__WHAT YOU WILL DO__: Report each line of the material below that contains the string "largest". Uppercase and lowercase letters must match.

Stored items:
== == ==
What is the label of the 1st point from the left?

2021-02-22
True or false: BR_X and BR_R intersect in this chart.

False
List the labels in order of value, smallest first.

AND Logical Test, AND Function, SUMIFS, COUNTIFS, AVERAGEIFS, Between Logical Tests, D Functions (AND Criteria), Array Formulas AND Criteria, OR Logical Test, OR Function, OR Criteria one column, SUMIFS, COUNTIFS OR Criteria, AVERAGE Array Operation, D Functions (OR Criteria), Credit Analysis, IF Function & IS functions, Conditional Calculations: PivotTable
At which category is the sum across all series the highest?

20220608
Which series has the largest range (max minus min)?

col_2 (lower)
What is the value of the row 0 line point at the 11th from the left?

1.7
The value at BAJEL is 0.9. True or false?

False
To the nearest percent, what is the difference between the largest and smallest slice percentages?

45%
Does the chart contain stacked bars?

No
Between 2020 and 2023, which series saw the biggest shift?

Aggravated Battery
== == ==
__TASK OUTPUT__:
Which series has the largest range (max minus min)?
To the nearest percent, what is the difference between the largest and smallest slice percentages?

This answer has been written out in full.